I am seeking to not have the syntax dominate and control the semantics.

If I declare a function as:

[[nodiscard]] void foo();

or I define a function as:

[[nodiscard]] void foo()
{
}

then the attribute is part of the interface of the function.

If I grant friendship to that function, it seems to me that I should say:

class bar
{
friend /* the interface of the function I want to grand friendship to */;
};

which would be:

class bar
{
friend [[nodiscard]] void foo();
};

That's all I'm seeking to do.

I'm aware of the rules in the grammar that currently require attribute specifiers to come before decl specifiers:


simple-declaration:

decl-specifier-seq init-declarator-listopt ;

attribute-specifier-seq decl-specifier-seq init-declarator-list ;

attribute-specifier-seqopt decl-specifier-seq ref-qualifieropt [ identifier-list ] initializer ;


but perhaps this could be changed to:


simple-declaration:

decl-specifier-seq init-declarator-listopt ;

attribute-specifier-or-decl-specifier-seq init-declarator-list ;

attribute-specifier-or-decl-specifier-seq ref-qualifieropt [ identifier-list ] initializer ;


attribute-specifier-or-decl-specifier-seq:

attribute-specifier-or-decl-specifier-seq attribute-specifier-or-decl-specifier

attribute-specifier-or-decl-specifier


attribute-specifier-or-decl-specifier:

attribute-specifier

decl-specifier


which might not impose a huge burden on compiler writers.


Thanks,

Robert

On Jan 18, 2023, at 12:35 PM, Arthur O'Dwyer <arthur.j.odwyer_at_[hidden]> wrote:

On Wed, Jan 18, 2023 at 11:51 AM Robert Allan Schwartz via Std-Proposals <std-proposals_at_[hidden]<mailto:std-proposals_at_[hidden]>> wrote:

Header <stop_token>:

[[nodiscard]] friend bool operator==(const stop_token& lhs, const stop_token& rhs) noexcept;

I would have thought that this should be:

friend [[nodiscard]] bool operator==(const stop_token& lhs, const stop_token& rhs) noexcept;

i.e. the attribute pertains to the function, not to the friend declaration,
but I was told that an attribute cannot appear in this position,
hence it must be as it is in <stop_token>.

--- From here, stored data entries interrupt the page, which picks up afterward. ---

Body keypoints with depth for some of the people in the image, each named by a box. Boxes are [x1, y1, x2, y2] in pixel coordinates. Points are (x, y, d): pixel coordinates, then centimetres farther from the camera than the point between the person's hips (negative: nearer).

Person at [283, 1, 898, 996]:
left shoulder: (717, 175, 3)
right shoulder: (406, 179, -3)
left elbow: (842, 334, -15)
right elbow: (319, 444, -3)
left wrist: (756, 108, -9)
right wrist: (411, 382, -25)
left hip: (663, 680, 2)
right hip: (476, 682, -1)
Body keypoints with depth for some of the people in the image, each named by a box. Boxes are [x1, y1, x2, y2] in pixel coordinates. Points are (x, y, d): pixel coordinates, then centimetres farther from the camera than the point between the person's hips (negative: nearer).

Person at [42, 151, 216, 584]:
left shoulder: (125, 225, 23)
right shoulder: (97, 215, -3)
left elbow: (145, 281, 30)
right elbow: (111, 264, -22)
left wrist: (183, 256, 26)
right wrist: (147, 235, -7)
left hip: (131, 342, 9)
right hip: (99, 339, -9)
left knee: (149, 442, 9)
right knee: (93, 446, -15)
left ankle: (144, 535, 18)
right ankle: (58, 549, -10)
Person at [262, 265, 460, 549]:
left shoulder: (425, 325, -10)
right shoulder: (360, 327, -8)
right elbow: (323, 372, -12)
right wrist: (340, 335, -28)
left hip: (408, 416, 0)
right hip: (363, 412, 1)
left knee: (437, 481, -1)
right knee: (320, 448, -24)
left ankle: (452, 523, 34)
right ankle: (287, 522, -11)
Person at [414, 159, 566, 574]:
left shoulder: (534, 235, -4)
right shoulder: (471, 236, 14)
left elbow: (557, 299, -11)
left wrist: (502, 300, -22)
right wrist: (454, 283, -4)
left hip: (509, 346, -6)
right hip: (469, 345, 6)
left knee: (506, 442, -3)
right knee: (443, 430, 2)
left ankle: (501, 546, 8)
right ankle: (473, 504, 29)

Perhaps the grammar should be amended to allow an attribute in this position?

Hi Robert,
(Unlike your other thread, this one is a feature request / behavioral change, and thus would have to be proposed as a paper and discussed in committee; even if you had wording for it, it should never be submitted as a pull request. Just so we're clear on that. :))

This proposal lacks motivation. You're asking to complicate the grammar, right? This will create burdens for the committee/specifiers, for compiler vendors/implementors, for users who now have to deal with yet another little difference between C++2b and C++2c. Those are all costs. And the benefit is... what? That you now get a stylistic choice of two different places it's legal to put attributes like `[[nodiscard]]`?
Alternatively, just don't do any of that; and then the only cost is to (an ever-decreasing number of) programmers who would stylistically prefer to write `friend [[nodiscard]] bool` but are forced by the simple grammar of C++ to write `[[nodiscard]] friend bool`. That's a much smaller cost than all the costs above; and it has all the same benefits plus two — compiler enforcement of the preferred style (the alternative style is rejected by the compiler, hooray!), and its already-being-implemented-as-the-status-quo (so vendors don't need to do any work).